++++ DATA EXTRACTS ++++
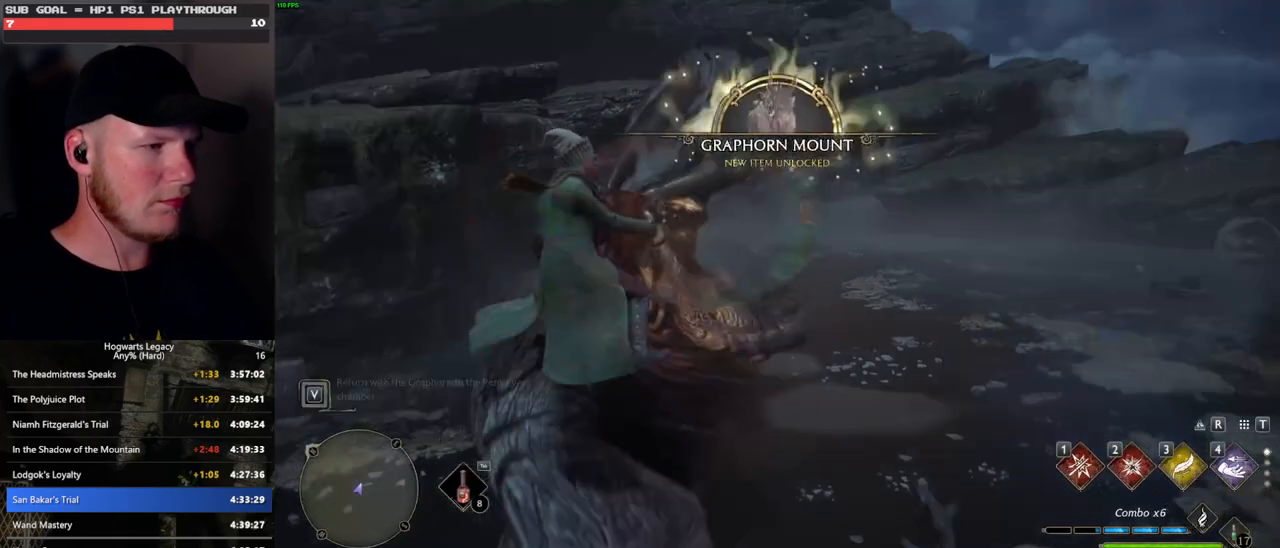
{"keys": [], "mouse": [], "events": [[83, "r", "down"], [150, "r", "up"], [250, "r", "down"], [317, "r", "up"], [400, "r", "down"], [467, "r", "up"]]}
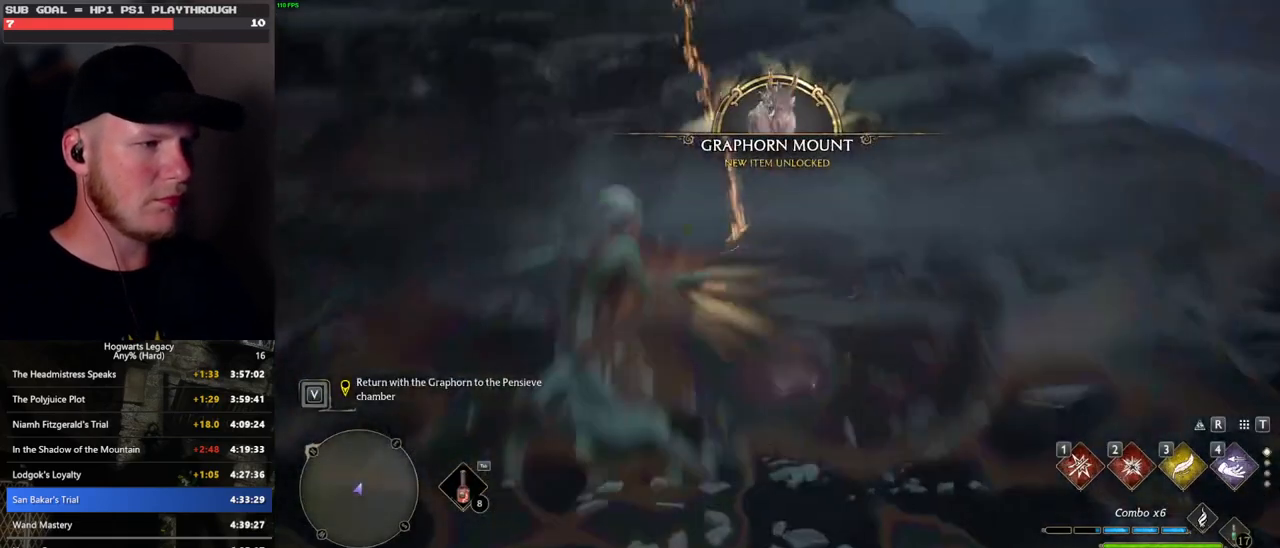
{"keys": ["tab"], "mouse": [], "events": [[67, "w", "down"], [317, "tab", "down"], [433, "w", "up"]]}
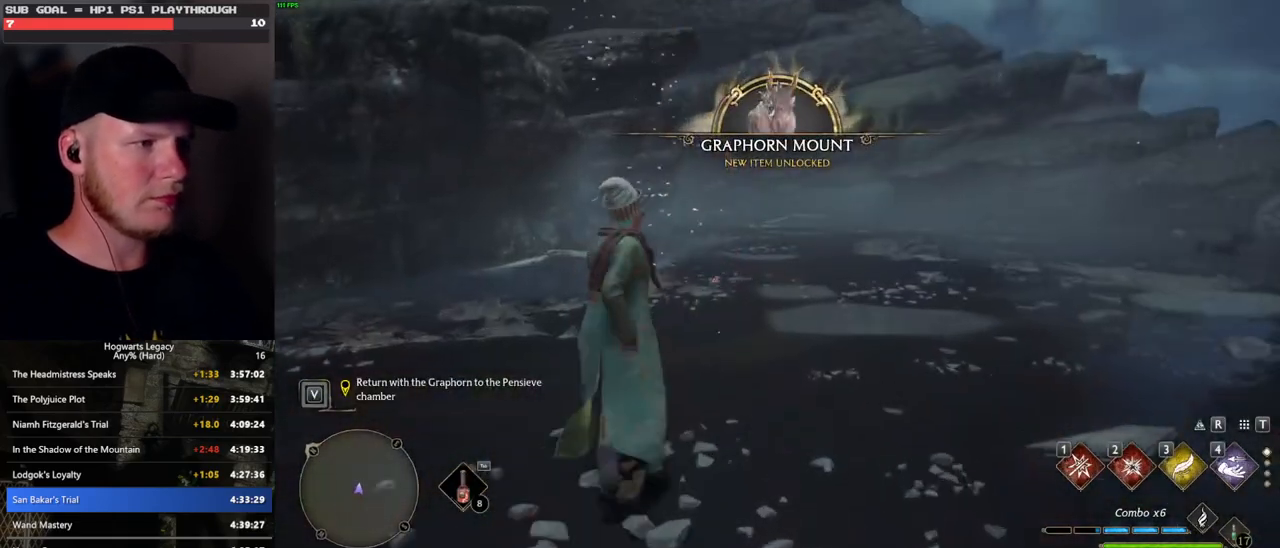
{"keys": ["tab"], "mouse": [], "events": [[183, "3", "down"], [317, "3", "up"]]}
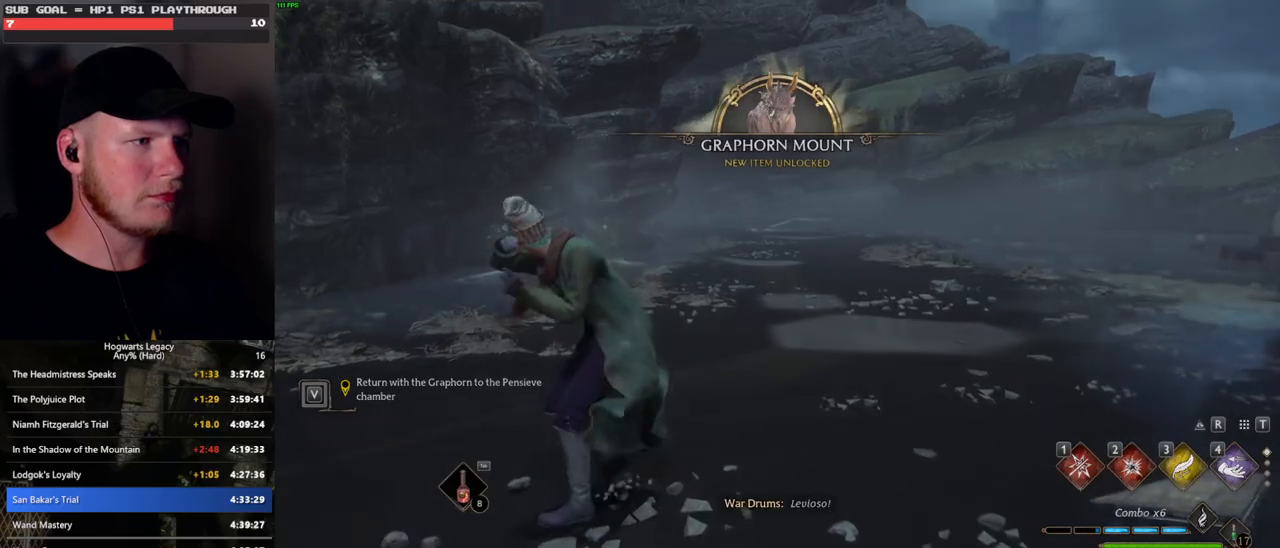
{"keys": ["tab"], "mouse": [], "events": []}
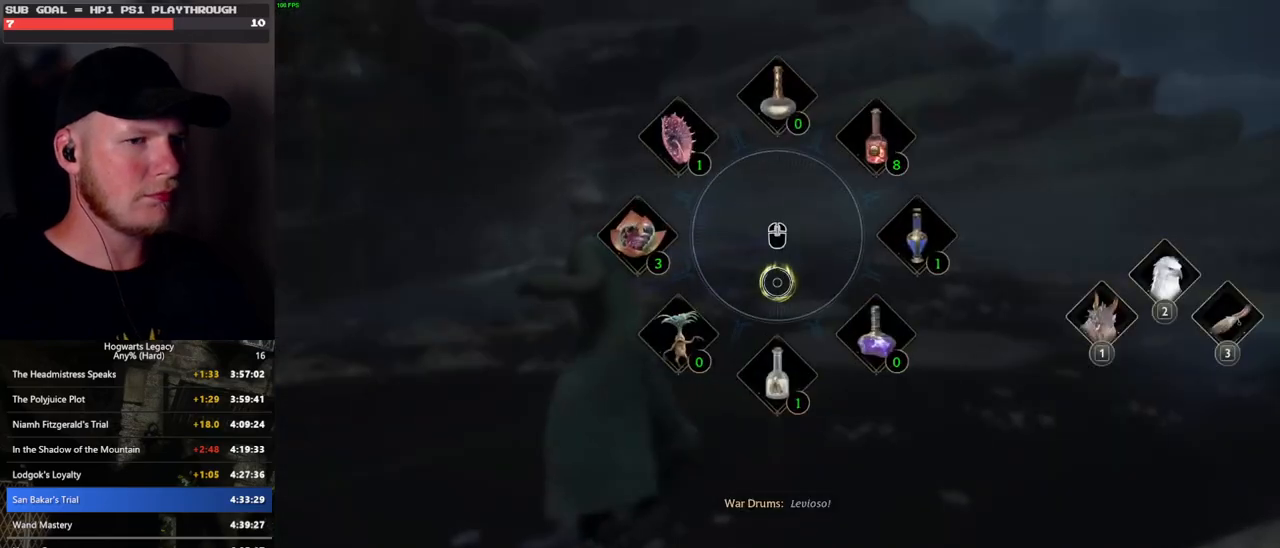
{"keys": [], "mouse": [], "events": [[100, "3", "down"], [233, "3", "up"], [400, "tab", "up"]]}
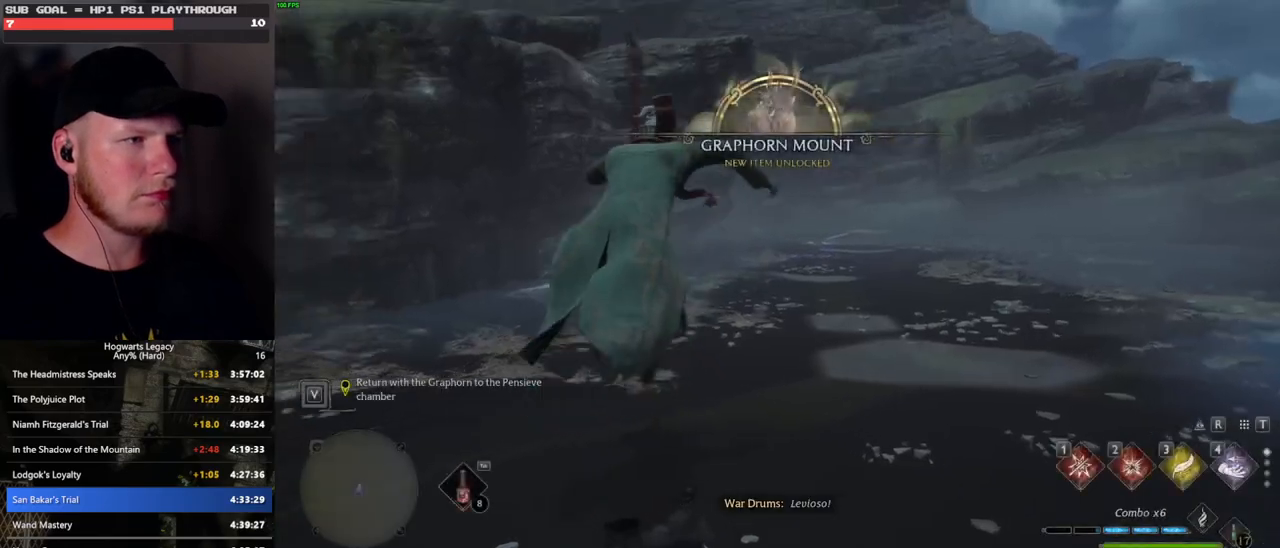
{"keys": ["space", "w"], "mouse": [], "events": [[50, "w", "down"], [433, "space", "down"]]}
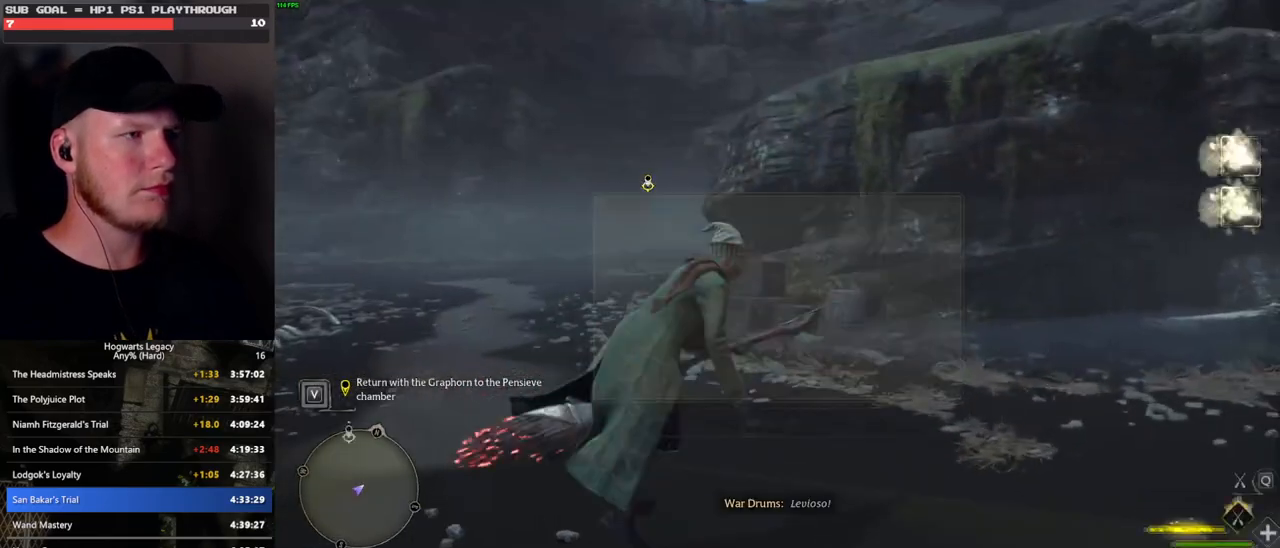
{"keys": [], "mouse": [], "events": [[200, "mouse_left", "down"], [383, "mouse_left", "up"], [400, "space", "up"], [433, "w", "up"]]}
++++
**TASK GOAL:** Your task is to copy every line of the entries that contains the string "space".

**TASK RESULT:**
{"keys": ["space", "w"], "mouse": [], "events": [[50, "w", "down"], [433, "space", "down"]]}
{"keys": [], "mouse": [], "events": [[200, "mouse_left", "down"], [383, "mouse_left", "up"], [400, "space", "up"], [433, "w", "up"]]}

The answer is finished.